ESTRATTO FORNITO:
Il governo ha presentato la Relazione sulla revisione del Pnrr. Non dà indicazioni sulle coperture per le modifiche proposte, né le inquadra in una cornice macro-finanziaria. Difficile dunque valutare la compatibilità con gli obiettivi di deficit e debito.

La Relazione sulla revisione del Pnrr

La Relazione sulla revisione del Pnrr diramata dalla cabina di regia il 27 luglio 2023 ha la principale finalità di rendere note al Parlamento le criticità emerse nell’attuazione del Piano e le conseguenti modifiche che il governo intende proporre alla Commissione europea.

La procedura adottata dal Parlamento per l’esame della Relazione – come già in passato in occasione dell’introduzione del Pnrr – è stata rapidissima: si è esaurita in un’unica giornata di dibattito nelle due Camere, senza alcun preventivo esame da parte delle Commissioni parlamentari. In particolare, le Commissioni bilancio – che pure dedicano la maggior parte del loro tempo a verificare gli effetti, talora esigui, delle misure legislative – non sono state chiamate a valutare gli effetti dell’ordine delle decine di miliardi della revisione del Pnrr.

Poiché non si tratta di un testo legislativo o di un documento di finanza pubblica, la Relazione non fornisce l’indicazione delle coperture delle modifiche proposte, né illustra il loro inquadramento nell’ambito di una cornice macro-finanziaria. La lacuna informativa non consente di valutare, nemmeno per grandi linee, la compatibilità della proposta di revisione del Pnrr con gli obiettivi di deficit e debito.

Sarebbe quindi stato più opportuno che la Relazione fosse stata corredata di un inquadramento, in forma tabellare, dei definanziamenti e rifinanziamenti proposti, inclusi quelli interni alle singole linee di intervento, specificando quali corrispondono a progetti inclusi nei tendenziali e quali sono invece aggiuntivi, chiarendo inoltre l’ammontare delle spese escluse dal Pnrr di cui si intende comunque confermare il finanziamento a carico del bilancio nazionale e le modalità di compensazione dei conseguenti riflessi sulla spesa pubblica.

Voci salvate:
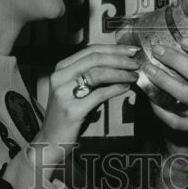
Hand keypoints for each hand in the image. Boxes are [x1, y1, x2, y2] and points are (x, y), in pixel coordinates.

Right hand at [33, 44, 138, 170]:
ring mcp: (63, 93)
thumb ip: (91, 74)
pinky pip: (98, 95)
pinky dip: (115, 89)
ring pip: (97, 74)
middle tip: (136, 62)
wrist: (51, 140)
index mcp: (61, 68)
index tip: (131, 50)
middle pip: (95, 59)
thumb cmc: (68, 113)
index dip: (113, 48)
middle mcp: (59, 77)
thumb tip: (120, 62)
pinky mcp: (71, 110)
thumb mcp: (75, 88)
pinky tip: (125, 88)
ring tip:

IN COSA CONSISTE: Ricopia, per favore, il passo del testo sulla revisione del Pnrr che si apre con le parole contenenti "Sarebbe quindi stato" e si chiude con "sulla spesa pubblica.". I record sono materiale separato rispetto al testo.

SOLUZIONE PROPOSTA:
Sarebbe quindi stato più opportuno che la Relazione fosse stata corredata di un inquadramento, in forma tabellare, dei definanziamenti e rifinanziamenti proposti, inclusi quelli interni alle singole linee di intervento, specificando quali corrispondono a progetti inclusi nei tendenziali e quali sono invece aggiuntivi, chiarendo inoltre l’ammontare delle spese escluse dal Pnrr di cui si intende comunque confermare il finanziamento a carico del bilancio nazionale e le modalità di compensazione dei conseguenti riflessi sulla spesa pubblica.